--- RECORDED INFORMATION ---
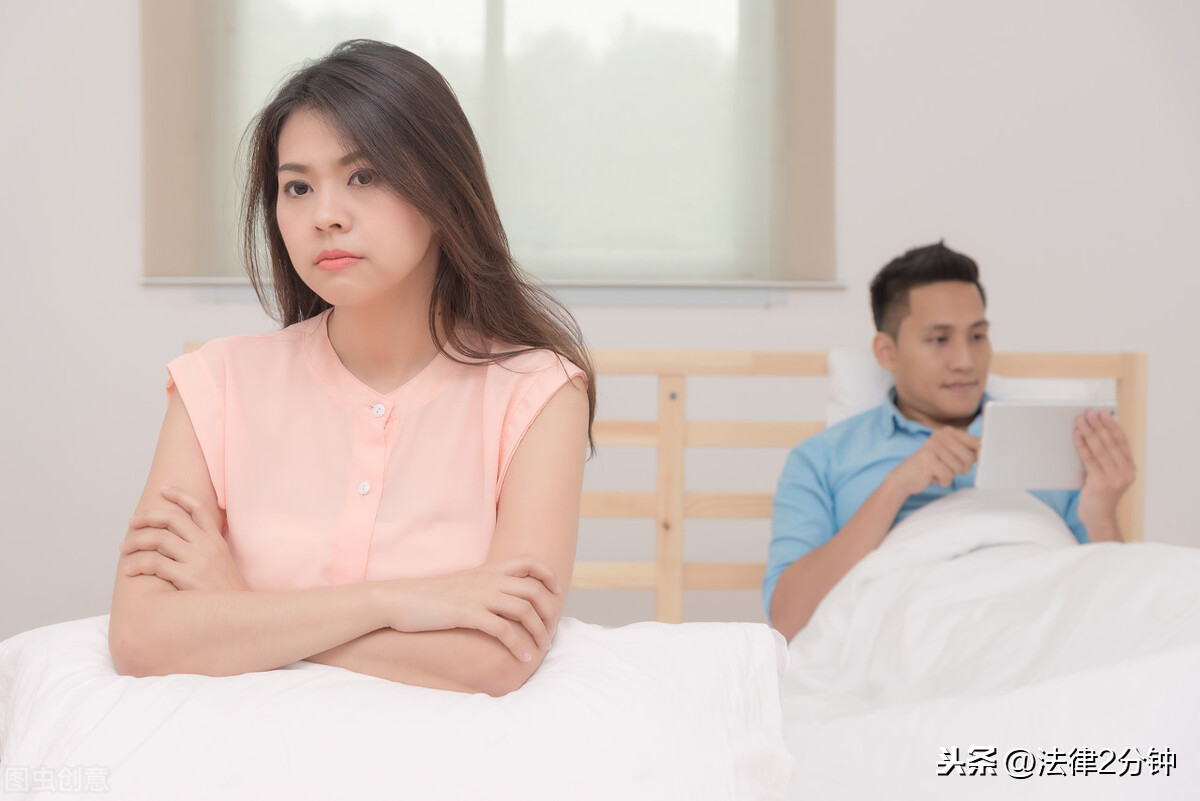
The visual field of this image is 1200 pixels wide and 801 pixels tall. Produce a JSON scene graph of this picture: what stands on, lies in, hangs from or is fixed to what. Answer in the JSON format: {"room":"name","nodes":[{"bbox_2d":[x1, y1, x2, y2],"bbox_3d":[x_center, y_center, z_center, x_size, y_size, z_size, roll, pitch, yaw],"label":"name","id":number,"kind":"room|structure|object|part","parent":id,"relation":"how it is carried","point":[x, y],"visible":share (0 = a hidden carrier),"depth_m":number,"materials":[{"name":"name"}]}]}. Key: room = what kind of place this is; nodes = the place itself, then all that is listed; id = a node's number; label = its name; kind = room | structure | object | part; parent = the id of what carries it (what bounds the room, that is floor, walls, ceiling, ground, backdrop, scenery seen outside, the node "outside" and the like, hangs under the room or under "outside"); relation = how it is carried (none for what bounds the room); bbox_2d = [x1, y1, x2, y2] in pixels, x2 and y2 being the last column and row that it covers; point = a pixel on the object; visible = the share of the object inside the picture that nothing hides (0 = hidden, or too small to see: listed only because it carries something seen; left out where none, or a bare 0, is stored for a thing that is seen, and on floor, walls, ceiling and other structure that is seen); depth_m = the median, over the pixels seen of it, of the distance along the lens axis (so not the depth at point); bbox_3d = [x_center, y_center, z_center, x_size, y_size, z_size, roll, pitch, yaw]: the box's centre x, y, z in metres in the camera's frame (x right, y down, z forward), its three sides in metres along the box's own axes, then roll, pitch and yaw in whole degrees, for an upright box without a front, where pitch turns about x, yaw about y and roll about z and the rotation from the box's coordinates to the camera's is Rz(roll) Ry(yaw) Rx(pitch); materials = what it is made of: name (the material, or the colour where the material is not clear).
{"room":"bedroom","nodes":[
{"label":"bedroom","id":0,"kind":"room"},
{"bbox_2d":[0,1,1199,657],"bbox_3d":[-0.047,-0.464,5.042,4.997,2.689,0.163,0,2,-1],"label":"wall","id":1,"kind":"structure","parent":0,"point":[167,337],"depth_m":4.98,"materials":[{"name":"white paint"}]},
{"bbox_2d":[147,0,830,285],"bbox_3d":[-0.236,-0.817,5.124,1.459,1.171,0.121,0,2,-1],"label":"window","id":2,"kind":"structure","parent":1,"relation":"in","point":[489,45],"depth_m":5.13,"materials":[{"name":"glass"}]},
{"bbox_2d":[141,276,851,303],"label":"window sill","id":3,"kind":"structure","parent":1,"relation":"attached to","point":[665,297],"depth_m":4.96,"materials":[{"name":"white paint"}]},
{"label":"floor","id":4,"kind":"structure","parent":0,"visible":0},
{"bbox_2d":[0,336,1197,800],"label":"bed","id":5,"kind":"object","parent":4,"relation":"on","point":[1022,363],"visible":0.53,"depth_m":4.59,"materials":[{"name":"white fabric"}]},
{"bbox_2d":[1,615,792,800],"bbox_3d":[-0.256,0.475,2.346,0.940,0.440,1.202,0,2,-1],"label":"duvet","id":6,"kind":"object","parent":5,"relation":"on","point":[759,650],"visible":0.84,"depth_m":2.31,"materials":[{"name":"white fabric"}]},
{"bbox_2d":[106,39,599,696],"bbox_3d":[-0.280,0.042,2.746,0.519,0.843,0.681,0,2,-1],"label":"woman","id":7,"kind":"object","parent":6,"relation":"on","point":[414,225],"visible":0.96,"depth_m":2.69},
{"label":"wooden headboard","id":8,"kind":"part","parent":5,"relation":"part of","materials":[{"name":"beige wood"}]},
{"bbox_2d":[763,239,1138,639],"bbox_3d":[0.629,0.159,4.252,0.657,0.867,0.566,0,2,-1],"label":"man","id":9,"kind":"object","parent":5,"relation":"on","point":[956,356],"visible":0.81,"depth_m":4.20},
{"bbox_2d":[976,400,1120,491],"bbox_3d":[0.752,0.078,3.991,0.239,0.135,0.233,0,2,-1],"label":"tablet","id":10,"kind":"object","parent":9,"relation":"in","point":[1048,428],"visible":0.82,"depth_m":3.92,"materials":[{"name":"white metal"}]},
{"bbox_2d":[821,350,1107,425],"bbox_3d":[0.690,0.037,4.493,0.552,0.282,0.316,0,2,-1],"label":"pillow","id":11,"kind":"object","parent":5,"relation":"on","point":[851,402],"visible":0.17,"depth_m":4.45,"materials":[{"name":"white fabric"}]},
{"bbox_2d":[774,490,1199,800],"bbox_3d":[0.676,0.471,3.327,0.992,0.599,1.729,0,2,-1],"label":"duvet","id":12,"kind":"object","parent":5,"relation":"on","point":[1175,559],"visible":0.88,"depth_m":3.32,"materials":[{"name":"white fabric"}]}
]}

--

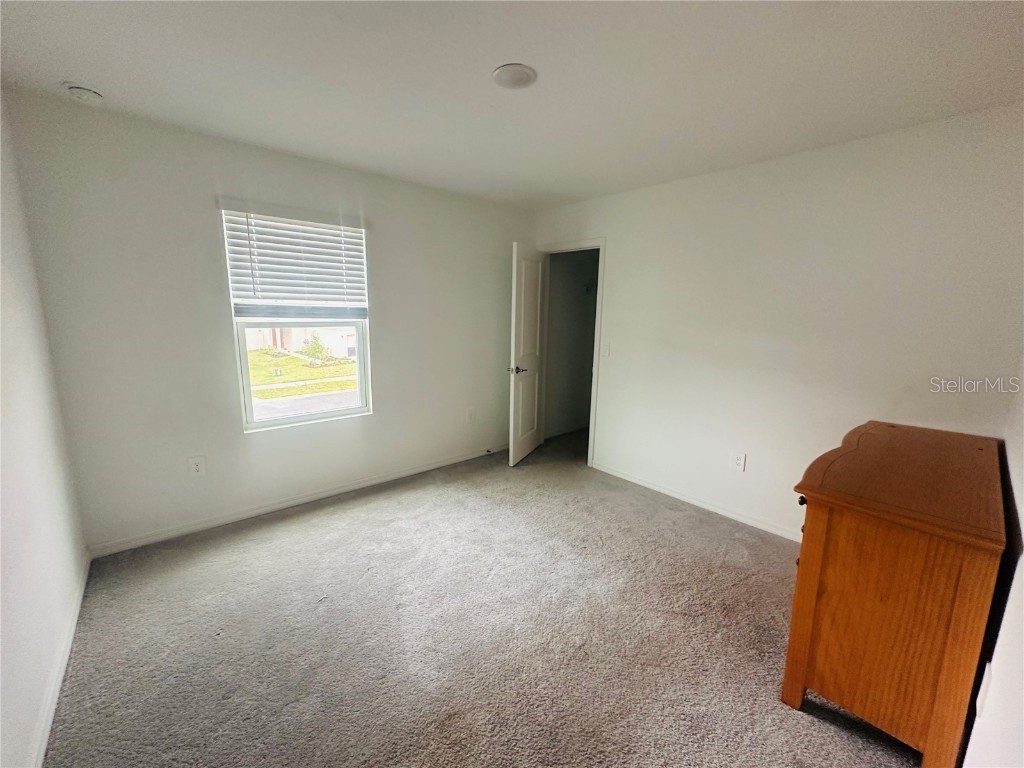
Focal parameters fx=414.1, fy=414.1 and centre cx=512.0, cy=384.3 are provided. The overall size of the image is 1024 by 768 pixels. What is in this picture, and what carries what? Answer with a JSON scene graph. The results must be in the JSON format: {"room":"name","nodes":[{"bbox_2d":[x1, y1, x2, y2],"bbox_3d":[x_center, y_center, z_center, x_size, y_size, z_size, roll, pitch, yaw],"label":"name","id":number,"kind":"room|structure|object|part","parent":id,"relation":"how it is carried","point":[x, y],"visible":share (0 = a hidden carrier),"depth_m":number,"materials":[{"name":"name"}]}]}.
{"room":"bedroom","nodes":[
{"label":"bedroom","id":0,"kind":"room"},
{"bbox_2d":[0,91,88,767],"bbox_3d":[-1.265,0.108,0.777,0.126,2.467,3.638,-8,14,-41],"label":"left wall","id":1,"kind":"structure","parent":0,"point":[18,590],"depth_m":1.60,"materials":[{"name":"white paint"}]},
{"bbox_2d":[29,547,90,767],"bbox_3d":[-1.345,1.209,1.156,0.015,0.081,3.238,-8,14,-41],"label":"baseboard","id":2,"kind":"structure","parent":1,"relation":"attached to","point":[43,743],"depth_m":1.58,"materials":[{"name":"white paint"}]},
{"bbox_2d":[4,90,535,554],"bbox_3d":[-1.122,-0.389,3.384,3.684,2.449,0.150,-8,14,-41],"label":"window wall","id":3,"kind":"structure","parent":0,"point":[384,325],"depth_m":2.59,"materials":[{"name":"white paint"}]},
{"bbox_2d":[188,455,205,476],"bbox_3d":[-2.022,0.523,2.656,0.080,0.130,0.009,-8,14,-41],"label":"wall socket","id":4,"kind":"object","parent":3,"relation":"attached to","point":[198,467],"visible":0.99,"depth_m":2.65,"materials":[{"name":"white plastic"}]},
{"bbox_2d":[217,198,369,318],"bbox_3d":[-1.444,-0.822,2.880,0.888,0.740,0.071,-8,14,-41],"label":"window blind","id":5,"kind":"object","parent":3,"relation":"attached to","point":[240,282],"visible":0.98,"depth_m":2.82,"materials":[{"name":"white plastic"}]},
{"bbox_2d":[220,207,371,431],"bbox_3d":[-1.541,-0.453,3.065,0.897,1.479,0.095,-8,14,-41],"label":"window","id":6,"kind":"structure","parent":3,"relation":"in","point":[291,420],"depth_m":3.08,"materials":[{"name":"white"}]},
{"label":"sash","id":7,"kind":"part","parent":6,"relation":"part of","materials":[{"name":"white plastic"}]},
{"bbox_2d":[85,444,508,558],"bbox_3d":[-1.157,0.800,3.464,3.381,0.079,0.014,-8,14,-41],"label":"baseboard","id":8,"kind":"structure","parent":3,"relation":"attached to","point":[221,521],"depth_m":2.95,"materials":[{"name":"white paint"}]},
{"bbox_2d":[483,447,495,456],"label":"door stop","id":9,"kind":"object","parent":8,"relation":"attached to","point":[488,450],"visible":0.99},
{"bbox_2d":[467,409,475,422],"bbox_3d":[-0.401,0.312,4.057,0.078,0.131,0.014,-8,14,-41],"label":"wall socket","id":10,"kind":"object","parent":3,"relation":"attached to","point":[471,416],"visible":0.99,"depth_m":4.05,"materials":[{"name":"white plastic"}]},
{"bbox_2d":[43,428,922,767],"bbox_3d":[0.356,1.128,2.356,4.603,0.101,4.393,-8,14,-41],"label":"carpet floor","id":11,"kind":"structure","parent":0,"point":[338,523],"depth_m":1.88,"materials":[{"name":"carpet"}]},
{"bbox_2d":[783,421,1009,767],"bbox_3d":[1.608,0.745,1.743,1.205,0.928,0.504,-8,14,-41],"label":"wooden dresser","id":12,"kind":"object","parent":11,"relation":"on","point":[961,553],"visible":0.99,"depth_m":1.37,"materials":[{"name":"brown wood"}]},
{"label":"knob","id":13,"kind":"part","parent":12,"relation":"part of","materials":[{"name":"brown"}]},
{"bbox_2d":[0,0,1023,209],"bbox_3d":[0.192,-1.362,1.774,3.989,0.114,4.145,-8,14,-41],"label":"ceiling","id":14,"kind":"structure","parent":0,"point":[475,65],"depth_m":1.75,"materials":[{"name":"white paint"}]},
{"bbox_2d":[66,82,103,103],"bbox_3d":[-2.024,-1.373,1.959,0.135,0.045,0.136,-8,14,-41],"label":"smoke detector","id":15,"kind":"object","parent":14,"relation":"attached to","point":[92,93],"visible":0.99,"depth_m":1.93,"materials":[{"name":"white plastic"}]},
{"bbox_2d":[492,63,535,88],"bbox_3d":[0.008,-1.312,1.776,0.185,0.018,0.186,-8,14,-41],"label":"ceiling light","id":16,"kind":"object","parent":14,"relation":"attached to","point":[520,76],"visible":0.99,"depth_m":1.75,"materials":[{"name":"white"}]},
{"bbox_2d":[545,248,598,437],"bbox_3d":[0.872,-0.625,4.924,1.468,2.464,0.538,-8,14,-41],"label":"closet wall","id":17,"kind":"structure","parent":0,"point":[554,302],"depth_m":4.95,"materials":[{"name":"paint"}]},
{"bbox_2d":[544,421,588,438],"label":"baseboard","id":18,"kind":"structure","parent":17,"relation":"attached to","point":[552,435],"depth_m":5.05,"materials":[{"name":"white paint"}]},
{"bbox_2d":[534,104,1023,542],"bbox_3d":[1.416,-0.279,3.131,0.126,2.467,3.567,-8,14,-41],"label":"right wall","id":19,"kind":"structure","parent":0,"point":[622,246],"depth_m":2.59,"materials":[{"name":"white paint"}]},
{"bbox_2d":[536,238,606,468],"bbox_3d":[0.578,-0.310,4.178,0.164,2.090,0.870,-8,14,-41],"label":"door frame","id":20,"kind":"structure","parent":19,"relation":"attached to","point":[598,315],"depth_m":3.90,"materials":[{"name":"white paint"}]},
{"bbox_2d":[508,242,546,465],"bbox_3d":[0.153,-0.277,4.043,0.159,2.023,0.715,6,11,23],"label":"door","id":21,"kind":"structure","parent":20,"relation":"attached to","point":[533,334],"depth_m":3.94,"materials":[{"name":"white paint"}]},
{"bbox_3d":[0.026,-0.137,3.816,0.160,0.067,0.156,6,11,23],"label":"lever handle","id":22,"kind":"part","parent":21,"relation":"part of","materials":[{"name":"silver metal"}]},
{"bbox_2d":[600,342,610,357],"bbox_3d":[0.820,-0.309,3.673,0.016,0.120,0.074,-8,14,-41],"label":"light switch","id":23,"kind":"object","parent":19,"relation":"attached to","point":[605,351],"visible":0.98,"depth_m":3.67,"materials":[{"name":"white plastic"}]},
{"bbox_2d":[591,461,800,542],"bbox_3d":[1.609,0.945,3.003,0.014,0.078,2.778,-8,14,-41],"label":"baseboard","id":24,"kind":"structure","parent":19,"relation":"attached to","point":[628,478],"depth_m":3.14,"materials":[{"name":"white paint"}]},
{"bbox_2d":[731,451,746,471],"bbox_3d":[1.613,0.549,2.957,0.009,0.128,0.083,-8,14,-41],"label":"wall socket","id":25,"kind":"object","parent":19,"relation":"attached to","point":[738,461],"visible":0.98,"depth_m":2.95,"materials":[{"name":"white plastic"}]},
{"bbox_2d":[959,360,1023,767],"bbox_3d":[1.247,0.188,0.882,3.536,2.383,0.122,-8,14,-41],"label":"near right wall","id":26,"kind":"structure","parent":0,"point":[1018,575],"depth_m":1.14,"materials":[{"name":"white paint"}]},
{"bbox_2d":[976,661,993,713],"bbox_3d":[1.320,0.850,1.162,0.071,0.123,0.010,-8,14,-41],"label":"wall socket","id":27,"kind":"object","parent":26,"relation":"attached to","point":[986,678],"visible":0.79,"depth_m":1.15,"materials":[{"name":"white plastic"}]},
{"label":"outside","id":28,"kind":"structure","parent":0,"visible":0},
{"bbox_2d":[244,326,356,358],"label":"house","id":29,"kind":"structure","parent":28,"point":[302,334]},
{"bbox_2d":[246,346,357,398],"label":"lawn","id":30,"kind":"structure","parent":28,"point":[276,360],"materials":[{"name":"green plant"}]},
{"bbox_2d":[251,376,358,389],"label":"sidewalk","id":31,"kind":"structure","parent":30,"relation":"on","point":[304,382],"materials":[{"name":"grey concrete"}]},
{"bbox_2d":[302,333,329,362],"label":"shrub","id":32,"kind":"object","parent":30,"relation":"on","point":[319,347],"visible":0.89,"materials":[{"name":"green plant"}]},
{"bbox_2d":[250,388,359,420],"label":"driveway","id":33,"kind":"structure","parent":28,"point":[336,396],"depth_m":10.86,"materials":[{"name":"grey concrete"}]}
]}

==

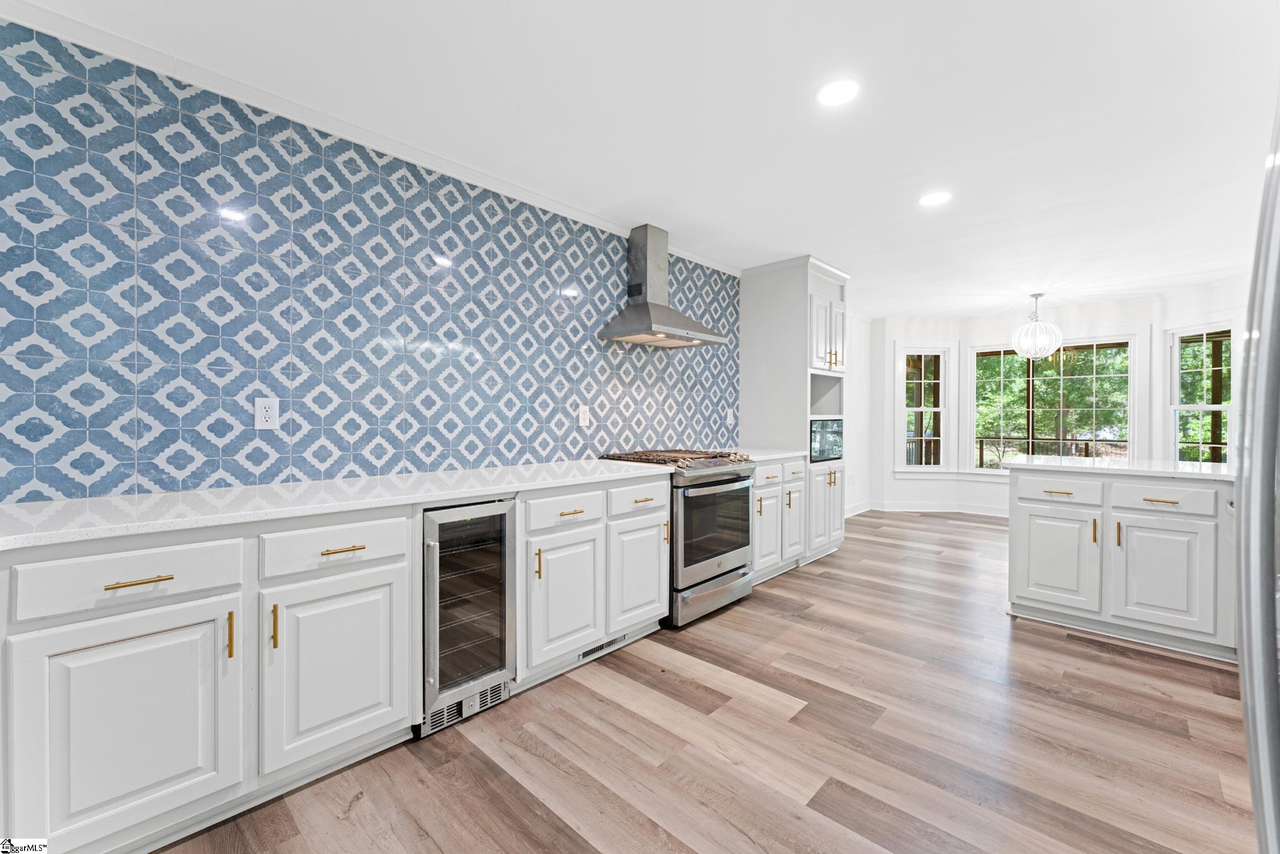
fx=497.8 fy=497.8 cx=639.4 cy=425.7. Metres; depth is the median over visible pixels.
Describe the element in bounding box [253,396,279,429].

--- EXERCISE ---
Everything above from the line containing "fx=497.8 fy=497.8 cx=639.4" down to the line containing "Describe the element" is to be transcribed exactly, with both of those lines included and nothing else added.

--- COMPLETED TASK ---
fx=497.8 fy=497.8 cx=639.4 cy=425.7. Metres; depth is the median over visible pixels.
Describe the element in bounding box [253,396,279,429].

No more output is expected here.